Take the records below from their first line to the line with "Renminbi Yuan (CNY)", and restate those lines word for word.

--- Supplied records ---

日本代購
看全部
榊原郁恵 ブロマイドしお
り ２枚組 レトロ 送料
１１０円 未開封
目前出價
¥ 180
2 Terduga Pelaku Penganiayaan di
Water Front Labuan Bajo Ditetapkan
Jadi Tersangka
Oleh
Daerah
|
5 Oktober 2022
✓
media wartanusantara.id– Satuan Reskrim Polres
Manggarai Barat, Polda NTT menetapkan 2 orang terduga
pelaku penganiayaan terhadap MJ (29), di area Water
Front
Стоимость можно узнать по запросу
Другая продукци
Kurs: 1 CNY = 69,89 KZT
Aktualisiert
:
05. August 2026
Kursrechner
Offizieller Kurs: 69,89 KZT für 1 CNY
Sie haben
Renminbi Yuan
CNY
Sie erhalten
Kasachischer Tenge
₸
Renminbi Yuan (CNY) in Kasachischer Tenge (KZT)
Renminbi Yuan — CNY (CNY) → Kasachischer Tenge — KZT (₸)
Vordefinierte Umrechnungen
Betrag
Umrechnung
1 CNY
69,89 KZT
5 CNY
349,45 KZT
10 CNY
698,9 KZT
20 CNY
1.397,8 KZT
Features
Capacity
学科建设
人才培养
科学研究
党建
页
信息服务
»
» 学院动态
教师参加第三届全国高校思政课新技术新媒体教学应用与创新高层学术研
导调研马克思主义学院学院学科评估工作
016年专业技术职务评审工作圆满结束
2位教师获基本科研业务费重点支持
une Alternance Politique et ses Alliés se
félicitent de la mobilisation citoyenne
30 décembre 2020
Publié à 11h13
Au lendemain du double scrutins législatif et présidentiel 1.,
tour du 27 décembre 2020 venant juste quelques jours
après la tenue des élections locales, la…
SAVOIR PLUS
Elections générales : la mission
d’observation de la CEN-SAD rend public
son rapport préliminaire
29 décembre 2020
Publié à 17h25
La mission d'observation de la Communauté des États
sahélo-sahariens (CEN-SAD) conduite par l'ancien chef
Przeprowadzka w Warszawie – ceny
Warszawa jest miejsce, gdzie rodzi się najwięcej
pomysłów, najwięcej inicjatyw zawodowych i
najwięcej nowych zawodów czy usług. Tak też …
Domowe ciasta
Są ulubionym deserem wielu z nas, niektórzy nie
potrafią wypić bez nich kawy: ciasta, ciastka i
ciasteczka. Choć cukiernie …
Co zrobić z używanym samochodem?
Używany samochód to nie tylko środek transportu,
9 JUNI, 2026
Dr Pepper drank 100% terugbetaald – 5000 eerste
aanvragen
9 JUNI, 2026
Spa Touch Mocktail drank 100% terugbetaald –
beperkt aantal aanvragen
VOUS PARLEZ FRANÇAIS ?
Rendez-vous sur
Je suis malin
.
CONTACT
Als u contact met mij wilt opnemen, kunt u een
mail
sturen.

---

Exercise solution:
日本代購
看全部
榊原郁恵 ブロマイドしお
り ２枚組 レトロ 送料
１１０円 未開封
目前出價
¥ 180
2 Terduga Pelaku Penganiayaan di
Water Front Labuan Bajo Ditetapkan
Jadi Tersangka
Oleh
Daerah
|
5 Oktober 2022
✓
media wartanusantara.id– Satuan Reskrim Polres
Manggarai Barat, Polda NTT menetapkan 2 orang terduga
pelaku penganiayaan terhadap MJ (29), di area Water
Front
Стоимость можно узнать по запросу
Другая продукци
Kurs: 1 CNY = 69,89 KZT
Aktualisiert
:
05. August 2026
Kursrechner
Offizieller Kurs: 69,89 KZT für 1 CNY
Sie haben
Renminbi Yuan
CNY
Sie erhalten
Kasachischer Tenge
₸
Renminbi Yuan (CNY) in Kasachischer Tenge (KZT)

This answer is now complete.